Your confusion is likely that these are one-way implications, not iff <=>.

If LHS, then the RHS holds. But the reverse is not true. If the RHS holds, we can say nothing about the LHS.

bvilmann · December 2, 2020, 2:20am

That might be my confusion Is there a neat way to implement such a relation?

If not, I guess I cannot turn my constraint around and demand that z=1 if (!x[1] && x[2]) or similar:

@constraint(model, (!x[1] && x[2])  => {z == 1})

I hope you see what I am trying to achieve.

Even though there is no bi-implication intended in the indicator constraint, the behavior of the rather obscure logic seems to work quite well (despite it is horrible to read).
Here is a plot from my code (linked to in the main post). In the middle row, you see the “unit activation” values, where red and green respectively represent the unit being turned off or on. The dark green points indicate the time where the unit is turned on.

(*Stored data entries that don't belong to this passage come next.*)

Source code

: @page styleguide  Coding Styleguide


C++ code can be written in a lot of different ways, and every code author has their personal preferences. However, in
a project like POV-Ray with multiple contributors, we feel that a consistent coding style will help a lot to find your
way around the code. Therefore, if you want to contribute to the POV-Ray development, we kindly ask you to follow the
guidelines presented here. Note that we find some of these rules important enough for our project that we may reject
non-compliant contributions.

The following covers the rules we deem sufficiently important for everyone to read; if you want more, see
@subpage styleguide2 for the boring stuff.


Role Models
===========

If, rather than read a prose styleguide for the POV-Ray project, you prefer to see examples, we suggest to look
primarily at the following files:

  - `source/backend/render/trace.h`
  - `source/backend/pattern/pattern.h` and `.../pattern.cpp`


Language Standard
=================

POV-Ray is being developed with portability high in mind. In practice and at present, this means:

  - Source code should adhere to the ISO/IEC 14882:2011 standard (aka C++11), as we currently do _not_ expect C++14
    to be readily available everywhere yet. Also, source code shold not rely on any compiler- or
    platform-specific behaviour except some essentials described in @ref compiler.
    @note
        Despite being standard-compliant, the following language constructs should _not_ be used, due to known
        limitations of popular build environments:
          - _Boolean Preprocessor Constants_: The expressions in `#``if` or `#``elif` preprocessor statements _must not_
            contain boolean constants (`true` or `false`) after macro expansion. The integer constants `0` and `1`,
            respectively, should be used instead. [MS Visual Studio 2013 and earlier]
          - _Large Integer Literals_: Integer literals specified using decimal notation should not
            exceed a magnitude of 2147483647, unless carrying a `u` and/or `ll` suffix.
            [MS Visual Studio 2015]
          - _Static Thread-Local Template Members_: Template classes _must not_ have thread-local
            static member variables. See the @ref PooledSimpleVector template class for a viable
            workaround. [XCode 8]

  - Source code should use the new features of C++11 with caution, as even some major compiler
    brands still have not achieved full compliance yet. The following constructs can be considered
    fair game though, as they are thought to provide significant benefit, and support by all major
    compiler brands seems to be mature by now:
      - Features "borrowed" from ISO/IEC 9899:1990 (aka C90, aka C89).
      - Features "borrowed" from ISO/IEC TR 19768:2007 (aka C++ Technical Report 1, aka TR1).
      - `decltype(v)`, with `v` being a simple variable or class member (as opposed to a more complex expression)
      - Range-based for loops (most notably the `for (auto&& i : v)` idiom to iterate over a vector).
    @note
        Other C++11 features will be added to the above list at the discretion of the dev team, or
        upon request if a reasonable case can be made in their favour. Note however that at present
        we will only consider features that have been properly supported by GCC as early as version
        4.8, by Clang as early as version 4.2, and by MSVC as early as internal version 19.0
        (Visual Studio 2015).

I would of course really want to refrain from using “inadvisable” methods but I am not quite sure how to achieve my goal in another way.

odow · December 2, 2020, 9:16pm

I guess I cannot turn my constraint around

No.

The trick is to find constraint(s) that have an equivalent truth-table. For example
z <=> x[1] - x[2] == -1, where x, z are binary, is equivalent to

@constraint(model, x[1] - x[2] - 2 * (1 - z) <= -1)

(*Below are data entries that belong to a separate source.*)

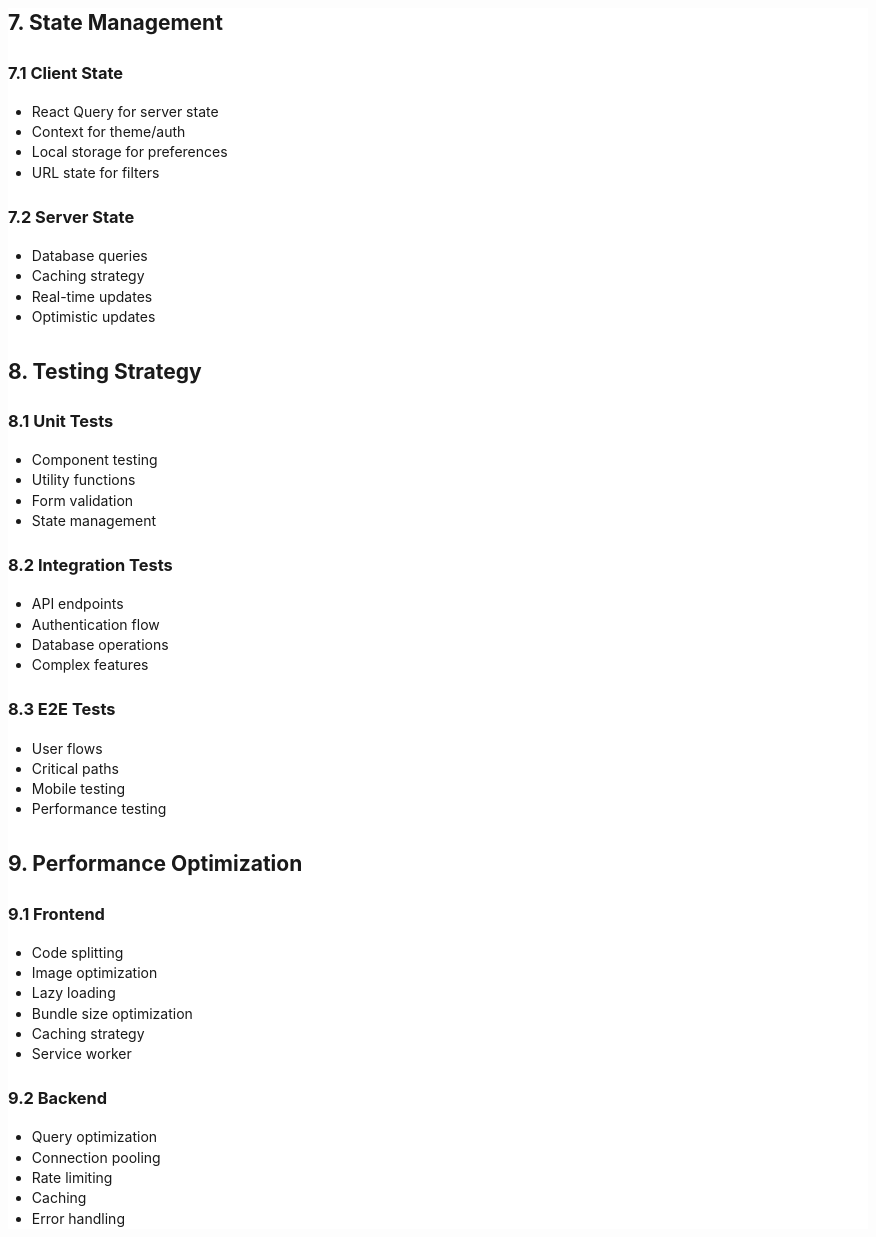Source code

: ## 7. State Management

### 7.1 Client State
- React Query for server state
- Context for theme/auth
- Local storage for preferences
- URL state for filters

### 7.2 Server State
- Database queries
- Caching strategy
- Real-time updates
- Optimistic updates

## 8. Testing Strategy

### 8.1 Unit Tests
- Component testing
- Utility functions
- Form validation
- State management

### 8.2 Integration Tests
- API endpoints
- Authentication flow
- Database operations
- Complex features

### 8.3 E2E Tests
- User flows
- Critical paths
- Mobile testing
- Performance testing

## 9. Performance Optimization

### 9.1 Frontend
- Code splitting
- Image optimization
- Lazy loading
- Bundle size optimization
- Caching strategy
- Service worker

### 9.2 Backend
- Query optimization
- Connection pooling
- Rate limiting
- Caching
- Error handling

and (!x[1] && x[2]) => {z == 1} is equivalent to

@constraint(model, z >= -x[1] + x[2])

The MOSEK Modeling Cookbook (9 Mixed integer optimization — MOSEK Modeling Cookbook 3.3.0) has a number of helpful examples.

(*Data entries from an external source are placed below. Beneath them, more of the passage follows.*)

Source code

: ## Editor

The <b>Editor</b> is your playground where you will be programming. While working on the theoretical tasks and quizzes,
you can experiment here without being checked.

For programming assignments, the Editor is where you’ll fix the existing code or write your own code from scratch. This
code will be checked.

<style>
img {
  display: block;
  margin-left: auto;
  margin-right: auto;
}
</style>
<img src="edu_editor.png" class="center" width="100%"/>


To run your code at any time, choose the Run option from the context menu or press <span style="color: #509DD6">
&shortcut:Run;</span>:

bvilmann · December 2, 2020, 10:11pm

Thank you very much for your elaboration. The reference to the modeling cookbook is very useful. It will hopefully decrease the number of new topics on basics from my side

I updated the equivalent stackoverflow with the details from your answer above.

Many thanks once again and all the best!